Write out the following listing's lines from the one with "TABLE 2 | The" to the one with "Figure 5. ( a", exactly, with both included and no others.

- **GIVEN RECORDS**
——
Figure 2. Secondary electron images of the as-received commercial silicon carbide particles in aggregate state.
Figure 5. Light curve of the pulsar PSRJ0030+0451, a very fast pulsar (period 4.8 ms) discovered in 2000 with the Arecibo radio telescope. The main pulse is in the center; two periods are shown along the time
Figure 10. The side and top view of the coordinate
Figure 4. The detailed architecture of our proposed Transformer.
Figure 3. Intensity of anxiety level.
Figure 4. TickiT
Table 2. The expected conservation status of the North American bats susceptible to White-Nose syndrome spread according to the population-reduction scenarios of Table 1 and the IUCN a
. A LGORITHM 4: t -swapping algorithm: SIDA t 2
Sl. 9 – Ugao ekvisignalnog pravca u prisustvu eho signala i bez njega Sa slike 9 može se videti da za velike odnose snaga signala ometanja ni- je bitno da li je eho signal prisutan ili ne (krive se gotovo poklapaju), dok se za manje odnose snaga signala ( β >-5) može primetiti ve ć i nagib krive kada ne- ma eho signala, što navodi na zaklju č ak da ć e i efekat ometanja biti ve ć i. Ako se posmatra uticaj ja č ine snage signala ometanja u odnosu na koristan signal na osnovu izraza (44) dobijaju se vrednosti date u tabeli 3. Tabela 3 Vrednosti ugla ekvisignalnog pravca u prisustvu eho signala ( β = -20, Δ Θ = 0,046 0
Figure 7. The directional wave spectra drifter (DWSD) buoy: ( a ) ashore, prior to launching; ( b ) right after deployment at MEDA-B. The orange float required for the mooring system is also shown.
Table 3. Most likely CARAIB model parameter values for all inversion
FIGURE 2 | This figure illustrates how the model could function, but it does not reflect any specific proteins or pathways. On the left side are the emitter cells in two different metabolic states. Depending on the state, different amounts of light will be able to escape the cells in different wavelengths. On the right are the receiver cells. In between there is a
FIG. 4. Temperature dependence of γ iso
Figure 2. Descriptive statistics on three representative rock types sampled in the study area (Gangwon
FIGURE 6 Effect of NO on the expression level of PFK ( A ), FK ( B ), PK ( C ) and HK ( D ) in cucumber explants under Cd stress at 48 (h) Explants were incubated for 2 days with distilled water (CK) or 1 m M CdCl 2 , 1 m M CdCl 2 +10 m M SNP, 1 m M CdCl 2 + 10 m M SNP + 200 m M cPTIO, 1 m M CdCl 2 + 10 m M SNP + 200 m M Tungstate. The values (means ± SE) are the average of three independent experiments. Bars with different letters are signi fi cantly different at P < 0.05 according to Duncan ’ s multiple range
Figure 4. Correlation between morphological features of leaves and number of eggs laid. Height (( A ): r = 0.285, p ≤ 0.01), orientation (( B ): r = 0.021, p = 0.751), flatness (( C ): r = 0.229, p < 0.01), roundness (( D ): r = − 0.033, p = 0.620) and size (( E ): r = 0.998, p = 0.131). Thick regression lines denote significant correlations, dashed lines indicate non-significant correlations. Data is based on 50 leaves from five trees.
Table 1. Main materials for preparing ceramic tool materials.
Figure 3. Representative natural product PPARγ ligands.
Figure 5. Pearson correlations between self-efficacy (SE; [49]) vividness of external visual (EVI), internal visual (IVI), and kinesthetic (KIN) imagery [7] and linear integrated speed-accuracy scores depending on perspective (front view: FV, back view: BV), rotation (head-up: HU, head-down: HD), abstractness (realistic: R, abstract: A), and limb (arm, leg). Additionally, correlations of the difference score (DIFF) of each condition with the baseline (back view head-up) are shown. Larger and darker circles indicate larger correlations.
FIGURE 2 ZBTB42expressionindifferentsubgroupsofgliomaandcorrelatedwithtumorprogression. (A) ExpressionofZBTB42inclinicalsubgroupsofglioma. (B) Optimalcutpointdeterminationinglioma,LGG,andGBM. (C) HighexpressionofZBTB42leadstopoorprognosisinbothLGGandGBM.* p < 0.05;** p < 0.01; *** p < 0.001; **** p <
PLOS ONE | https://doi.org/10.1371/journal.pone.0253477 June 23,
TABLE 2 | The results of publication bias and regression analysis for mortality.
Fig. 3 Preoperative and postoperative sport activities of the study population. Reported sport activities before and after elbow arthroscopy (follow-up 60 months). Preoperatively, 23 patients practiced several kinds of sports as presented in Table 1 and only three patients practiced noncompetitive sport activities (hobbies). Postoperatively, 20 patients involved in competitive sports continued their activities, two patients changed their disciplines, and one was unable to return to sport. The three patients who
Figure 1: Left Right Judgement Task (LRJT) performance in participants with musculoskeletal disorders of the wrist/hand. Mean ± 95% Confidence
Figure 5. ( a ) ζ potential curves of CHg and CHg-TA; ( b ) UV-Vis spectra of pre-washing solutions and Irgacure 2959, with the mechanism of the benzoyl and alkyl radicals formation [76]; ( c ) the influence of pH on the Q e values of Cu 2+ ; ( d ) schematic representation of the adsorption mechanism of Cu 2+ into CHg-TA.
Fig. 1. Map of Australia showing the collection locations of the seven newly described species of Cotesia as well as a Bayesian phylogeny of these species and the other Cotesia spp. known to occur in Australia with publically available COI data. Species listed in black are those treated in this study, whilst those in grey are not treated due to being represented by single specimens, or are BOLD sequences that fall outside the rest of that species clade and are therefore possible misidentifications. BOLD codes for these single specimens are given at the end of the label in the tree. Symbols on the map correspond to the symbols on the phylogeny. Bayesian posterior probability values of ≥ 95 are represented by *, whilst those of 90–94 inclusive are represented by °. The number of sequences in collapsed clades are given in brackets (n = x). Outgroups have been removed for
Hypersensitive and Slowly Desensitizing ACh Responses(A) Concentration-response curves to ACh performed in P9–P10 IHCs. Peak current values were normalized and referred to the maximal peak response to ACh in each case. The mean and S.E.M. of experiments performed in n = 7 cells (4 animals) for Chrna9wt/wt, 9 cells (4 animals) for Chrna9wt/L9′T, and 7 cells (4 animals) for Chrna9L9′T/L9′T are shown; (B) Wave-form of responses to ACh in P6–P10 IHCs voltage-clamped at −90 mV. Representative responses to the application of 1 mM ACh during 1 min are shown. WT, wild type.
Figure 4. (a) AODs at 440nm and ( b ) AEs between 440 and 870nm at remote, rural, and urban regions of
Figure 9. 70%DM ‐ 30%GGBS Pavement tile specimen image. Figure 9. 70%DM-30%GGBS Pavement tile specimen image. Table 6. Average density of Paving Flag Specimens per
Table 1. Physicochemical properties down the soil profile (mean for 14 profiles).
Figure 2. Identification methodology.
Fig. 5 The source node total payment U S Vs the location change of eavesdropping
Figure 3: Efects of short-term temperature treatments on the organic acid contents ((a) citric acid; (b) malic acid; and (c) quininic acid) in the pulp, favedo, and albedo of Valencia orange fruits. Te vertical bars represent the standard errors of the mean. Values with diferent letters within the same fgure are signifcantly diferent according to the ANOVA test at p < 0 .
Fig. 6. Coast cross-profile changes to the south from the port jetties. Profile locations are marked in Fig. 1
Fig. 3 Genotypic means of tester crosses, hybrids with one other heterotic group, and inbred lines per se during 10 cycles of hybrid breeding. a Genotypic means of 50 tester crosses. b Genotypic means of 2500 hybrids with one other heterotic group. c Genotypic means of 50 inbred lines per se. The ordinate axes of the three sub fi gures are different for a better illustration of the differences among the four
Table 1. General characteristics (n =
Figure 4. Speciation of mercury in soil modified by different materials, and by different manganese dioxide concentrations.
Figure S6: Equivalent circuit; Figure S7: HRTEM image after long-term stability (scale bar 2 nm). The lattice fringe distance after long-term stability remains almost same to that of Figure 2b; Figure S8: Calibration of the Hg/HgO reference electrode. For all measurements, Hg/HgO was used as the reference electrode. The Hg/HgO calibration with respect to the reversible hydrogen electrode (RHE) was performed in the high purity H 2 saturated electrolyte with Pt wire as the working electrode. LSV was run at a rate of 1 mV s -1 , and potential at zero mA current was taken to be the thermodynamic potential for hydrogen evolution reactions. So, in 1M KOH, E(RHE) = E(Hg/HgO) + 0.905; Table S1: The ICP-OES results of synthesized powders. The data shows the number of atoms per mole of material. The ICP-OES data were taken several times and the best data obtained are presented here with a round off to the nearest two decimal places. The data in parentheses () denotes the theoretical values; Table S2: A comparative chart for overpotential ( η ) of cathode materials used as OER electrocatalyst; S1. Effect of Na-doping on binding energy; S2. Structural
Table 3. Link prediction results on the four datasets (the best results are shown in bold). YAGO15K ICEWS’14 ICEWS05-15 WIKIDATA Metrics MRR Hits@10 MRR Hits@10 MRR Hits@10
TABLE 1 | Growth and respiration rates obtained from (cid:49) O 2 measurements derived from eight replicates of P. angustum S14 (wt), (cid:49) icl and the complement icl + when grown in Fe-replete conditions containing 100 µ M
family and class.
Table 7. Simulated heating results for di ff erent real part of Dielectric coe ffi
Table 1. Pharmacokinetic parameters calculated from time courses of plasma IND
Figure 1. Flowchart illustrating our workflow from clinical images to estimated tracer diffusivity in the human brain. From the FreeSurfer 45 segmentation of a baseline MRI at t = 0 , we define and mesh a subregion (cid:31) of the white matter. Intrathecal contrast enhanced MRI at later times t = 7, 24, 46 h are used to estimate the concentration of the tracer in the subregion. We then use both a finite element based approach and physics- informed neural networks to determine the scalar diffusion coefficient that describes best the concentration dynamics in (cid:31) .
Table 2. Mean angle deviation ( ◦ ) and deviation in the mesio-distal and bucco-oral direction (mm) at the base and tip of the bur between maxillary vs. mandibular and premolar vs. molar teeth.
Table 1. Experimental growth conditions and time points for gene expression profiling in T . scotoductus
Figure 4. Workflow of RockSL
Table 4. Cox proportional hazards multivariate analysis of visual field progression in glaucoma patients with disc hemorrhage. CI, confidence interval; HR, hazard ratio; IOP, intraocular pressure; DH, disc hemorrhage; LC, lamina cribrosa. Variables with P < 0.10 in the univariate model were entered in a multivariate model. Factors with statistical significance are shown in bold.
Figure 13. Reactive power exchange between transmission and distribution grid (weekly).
——
- **SOLVED EXERCISE**
TABLE 2 | The results of publication bias and regression analysis for mortality.
Fig. 3 Preoperative and postoperative sport activities of the study population. Reported sport activities before and after elbow arthroscopy (follow-up 60 months). Preoperatively, 23 patients practiced several kinds of sports as presented in Table 1 and only three patients practiced noncompetitive sport activities (hobbies). Postoperatively, 20 patients involved in competitive sports continued their activities, two patients changed their disciplines, and one was unable to return to sport. The three patients who
Figure 1: Left Right Judgement Task (LRJT) performance in participants with musculoskeletal disorders of the wrist/hand. Mean ± 95% Confidence
Figure 5. ( a ) ζ potential curves of CHg and CHg-TA; ( b ) UV-Vis spectra of pre-washing solutions and Irgacure 2959, with the mechanism of the benzoyl and alkyl radicals formation [76]; ( c ) the influence of pH on the Q e values of Cu 2+ ; ( d ) schematic representation of the adsorption mechanism of Cu 2+ into CHg-TA.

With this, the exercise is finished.